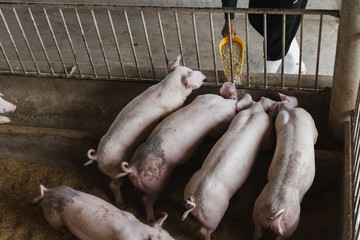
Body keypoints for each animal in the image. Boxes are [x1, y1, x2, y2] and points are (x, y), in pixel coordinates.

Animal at [84, 55, 207, 204]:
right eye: (191, 72)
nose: (204, 76)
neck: (168, 87)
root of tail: (98, 156)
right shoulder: (172, 107)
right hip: (115, 170)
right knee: (113, 184)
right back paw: (121, 202)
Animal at [116, 82, 242, 221]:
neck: (223, 103)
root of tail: (133, 168)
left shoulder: (204, 97)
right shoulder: (220, 124)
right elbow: (215, 133)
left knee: (137, 192)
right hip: (154, 184)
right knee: (147, 200)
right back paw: (152, 218)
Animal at [181, 94, 278, 240]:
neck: (253, 111)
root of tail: (195, 199)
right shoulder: (268, 135)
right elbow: (269, 143)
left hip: (191, 183)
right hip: (215, 213)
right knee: (204, 231)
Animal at [252, 93, 316, 239]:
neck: (288, 110)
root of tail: (274, 210)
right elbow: (316, 135)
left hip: (258, 212)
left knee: (257, 232)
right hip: (290, 224)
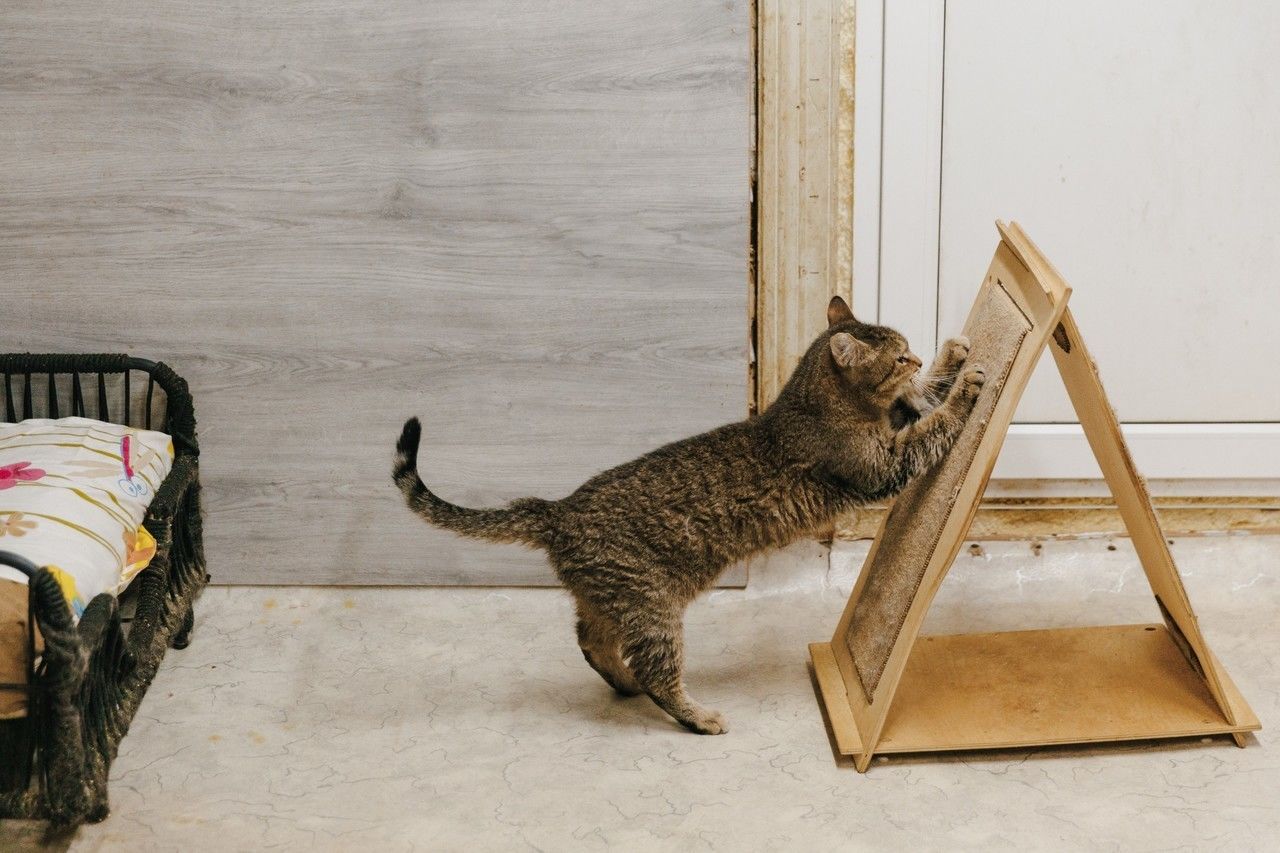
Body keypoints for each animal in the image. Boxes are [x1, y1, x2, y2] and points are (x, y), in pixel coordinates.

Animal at [393, 295, 984, 734]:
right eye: (899, 356)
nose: (915, 355)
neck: (818, 407)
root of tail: (558, 510)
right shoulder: (883, 465)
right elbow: (935, 422)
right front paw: (965, 384)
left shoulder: (897, 423)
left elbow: (926, 399)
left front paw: (952, 356)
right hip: (652, 610)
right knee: (656, 672)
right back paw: (697, 715)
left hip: (614, 602)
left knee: (592, 643)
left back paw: (624, 683)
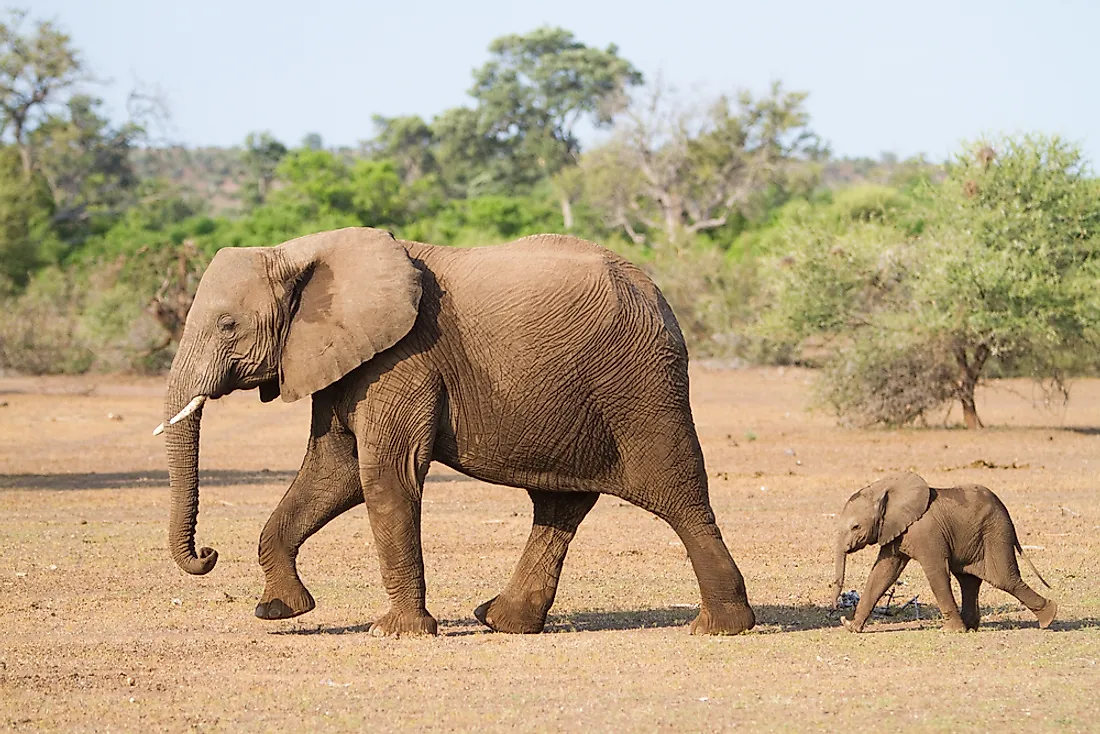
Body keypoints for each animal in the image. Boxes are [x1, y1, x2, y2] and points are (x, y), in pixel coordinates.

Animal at [157, 226, 756, 633]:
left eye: (227, 325)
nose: (208, 554)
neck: (300, 252)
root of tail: (657, 294)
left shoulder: (403, 358)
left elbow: (385, 475)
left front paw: (395, 633)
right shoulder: (343, 356)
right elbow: (333, 472)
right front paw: (279, 610)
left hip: (641, 386)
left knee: (678, 496)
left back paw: (720, 628)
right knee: (559, 505)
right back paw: (502, 621)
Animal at [831, 473, 1056, 633]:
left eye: (855, 527)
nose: (836, 608)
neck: (885, 489)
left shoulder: (926, 532)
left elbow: (935, 572)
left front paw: (951, 631)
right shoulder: (896, 531)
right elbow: (883, 573)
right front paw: (851, 627)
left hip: (995, 533)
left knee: (1004, 579)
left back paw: (1049, 618)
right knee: (968, 580)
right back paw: (971, 627)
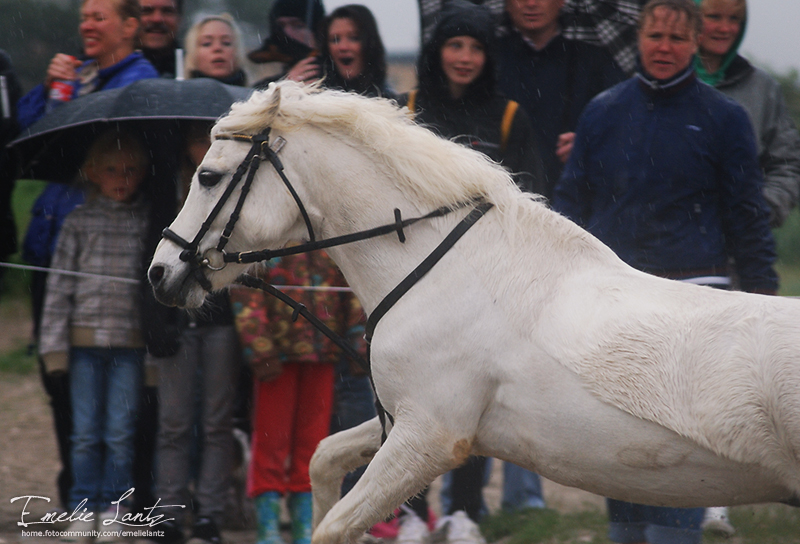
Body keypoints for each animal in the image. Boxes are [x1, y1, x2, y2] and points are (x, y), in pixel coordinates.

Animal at [152, 81, 800, 544]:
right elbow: (324, 457)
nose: (160, 274)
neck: (440, 269)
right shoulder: (407, 420)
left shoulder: (429, 438)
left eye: (207, 175)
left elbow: (334, 525)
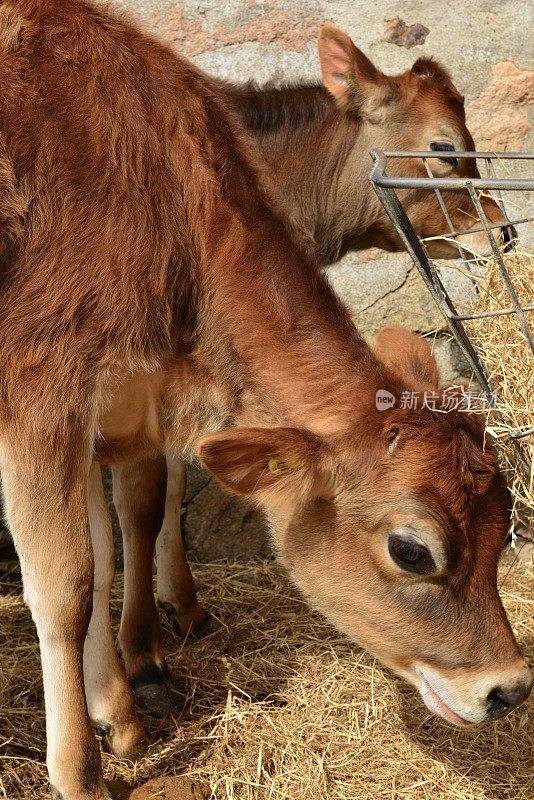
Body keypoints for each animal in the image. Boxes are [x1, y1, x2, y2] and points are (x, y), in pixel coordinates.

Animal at [0, 3, 528, 796]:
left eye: (504, 525)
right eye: (411, 551)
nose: (508, 689)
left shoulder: (115, 404)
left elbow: (113, 536)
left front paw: (119, 708)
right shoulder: (44, 390)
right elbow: (70, 578)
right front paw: (87, 763)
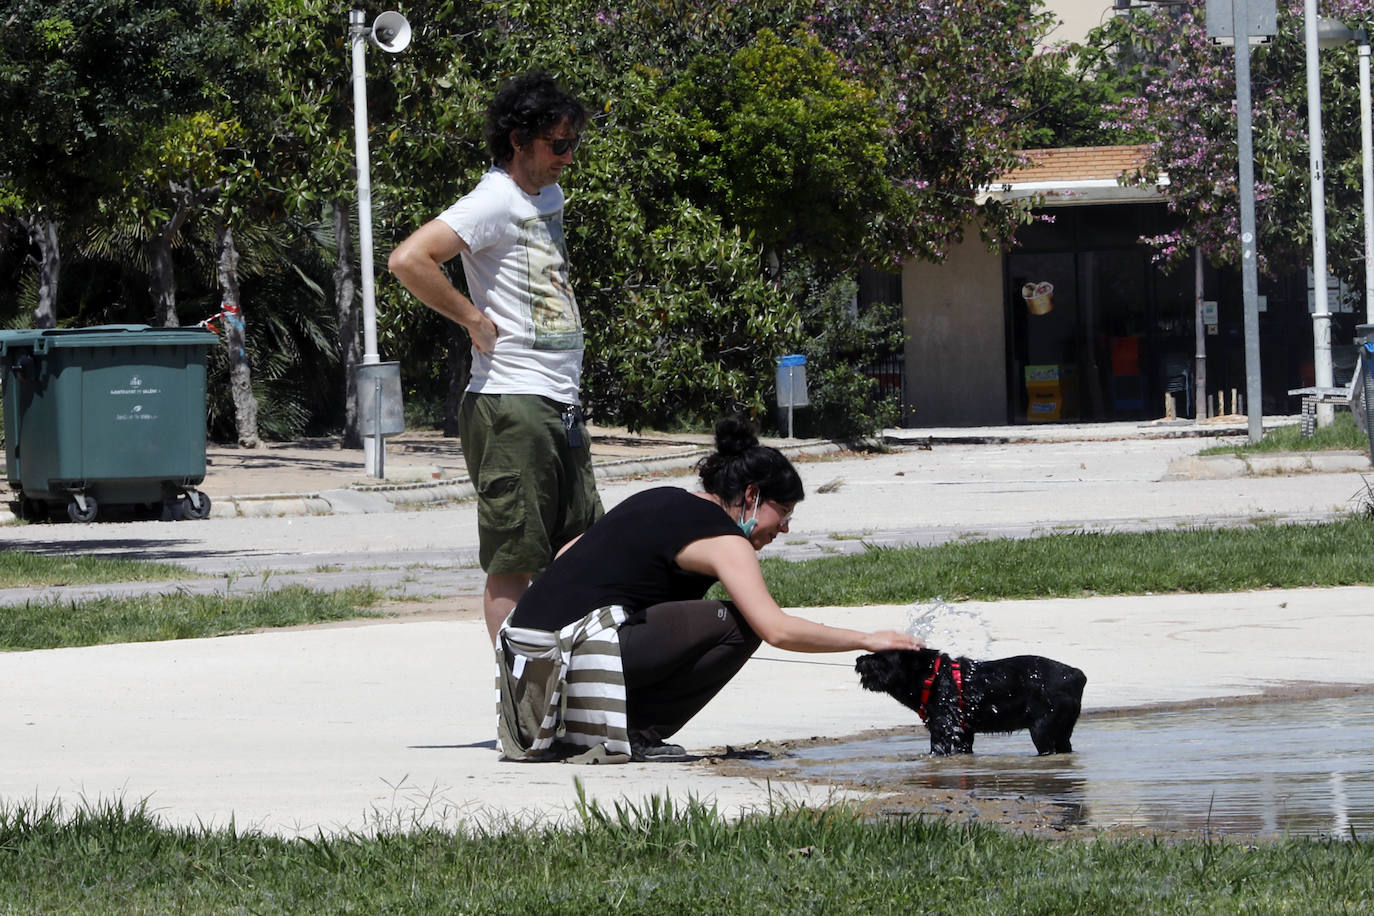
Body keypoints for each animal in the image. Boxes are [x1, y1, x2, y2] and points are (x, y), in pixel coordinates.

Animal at [851, 648, 1088, 758]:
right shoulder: (963, 734)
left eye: (881, 658)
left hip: (1043, 729)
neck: (931, 678)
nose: (858, 659)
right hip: (1062, 730)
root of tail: (1077, 675)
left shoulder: (943, 731)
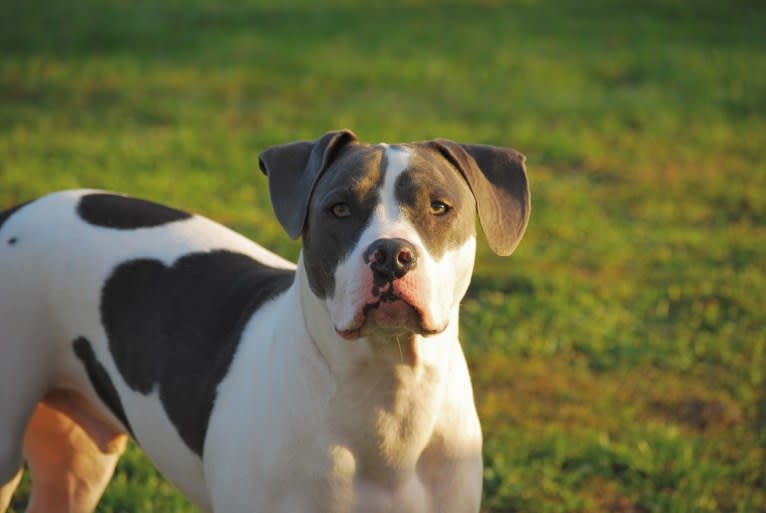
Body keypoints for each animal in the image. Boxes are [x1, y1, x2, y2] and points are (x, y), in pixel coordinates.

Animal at [0, 130, 532, 510]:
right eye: (339, 208)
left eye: (439, 207)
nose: (390, 256)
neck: (388, 393)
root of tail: (16, 212)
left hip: (78, 463)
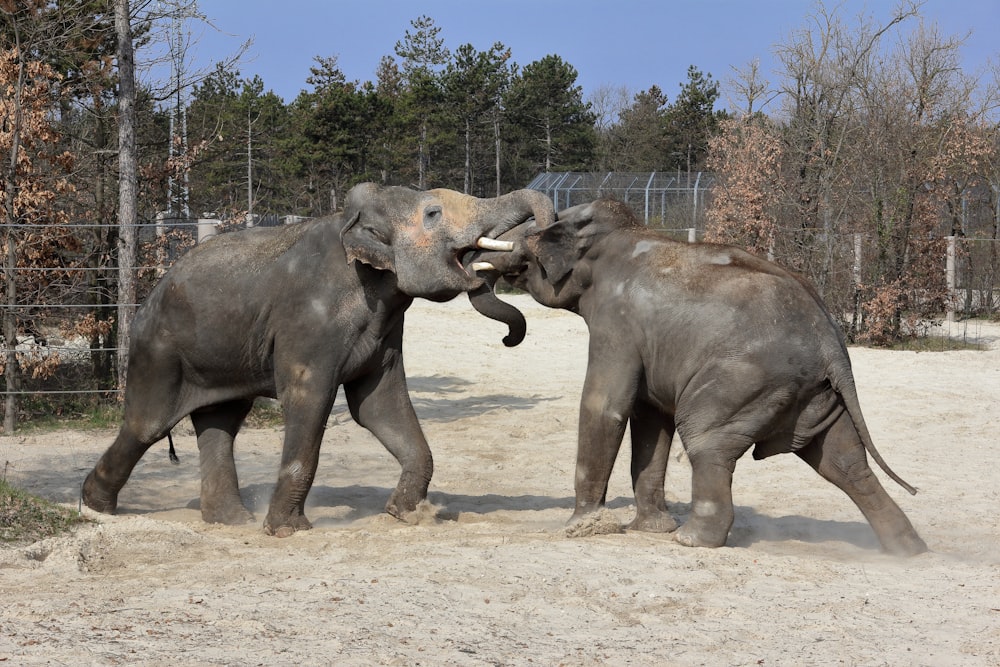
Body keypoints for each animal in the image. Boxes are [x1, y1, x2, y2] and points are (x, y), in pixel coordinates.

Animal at [83, 181, 556, 536]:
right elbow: (309, 402)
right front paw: (288, 531)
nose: (509, 340)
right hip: (159, 351)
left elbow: (378, 405)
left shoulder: (386, 328)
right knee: (147, 424)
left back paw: (231, 521)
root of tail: (150, 295)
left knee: (221, 423)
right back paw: (94, 506)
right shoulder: (309, 322)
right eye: (433, 213)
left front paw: (405, 515)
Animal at [468, 198, 928, 560]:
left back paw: (692, 541)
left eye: (527, 237)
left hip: (744, 381)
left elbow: (605, 406)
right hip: (815, 393)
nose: (507, 339)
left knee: (705, 437)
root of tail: (832, 342)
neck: (621, 233)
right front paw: (648, 530)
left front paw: (579, 528)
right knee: (843, 462)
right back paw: (909, 551)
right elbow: (650, 419)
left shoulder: (617, 322)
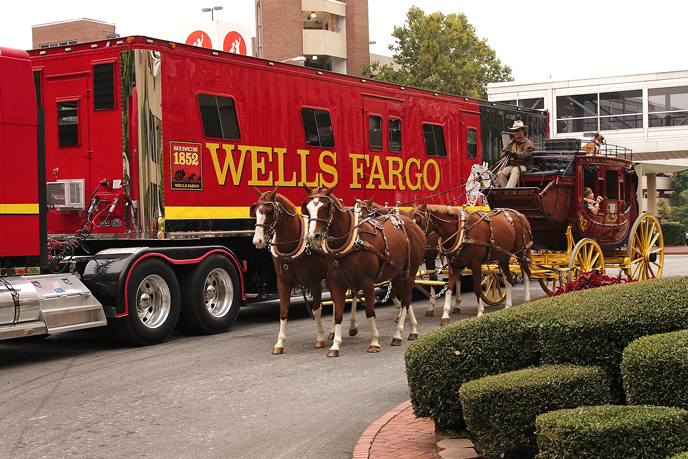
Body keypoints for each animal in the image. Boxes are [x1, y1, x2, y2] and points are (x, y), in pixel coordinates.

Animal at [253, 189, 360, 354]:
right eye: (256, 211)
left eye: (269, 211)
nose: (257, 241)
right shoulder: (283, 283)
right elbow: (283, 311)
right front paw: (279, 343)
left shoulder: (314, 282)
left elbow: (316, 310)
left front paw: (320, 339)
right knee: (337, 300)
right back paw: (333, 331)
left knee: (353, 294)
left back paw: (352, 326)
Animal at [304, 185, 428, 358]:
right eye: (308, 208)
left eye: (324, 207)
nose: (312, 236)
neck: (350, 241)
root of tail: (413, 225)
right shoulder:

_Exercise goal_
The lines to return are those in the entries above that hold "root".

_Worked solution_
root of tail: (98, 156)
root of tail: (133, 168)
root of tail: (195, 199)
root of tail: (274, 210)
root of tail: (558, 510)
root of tail: (657, 294)
root of tail: (1077, 675)
root of tail: (16, 212)
root of tail: (150, 295)
root of tail: (832, 342)
root of tail: (413, 225)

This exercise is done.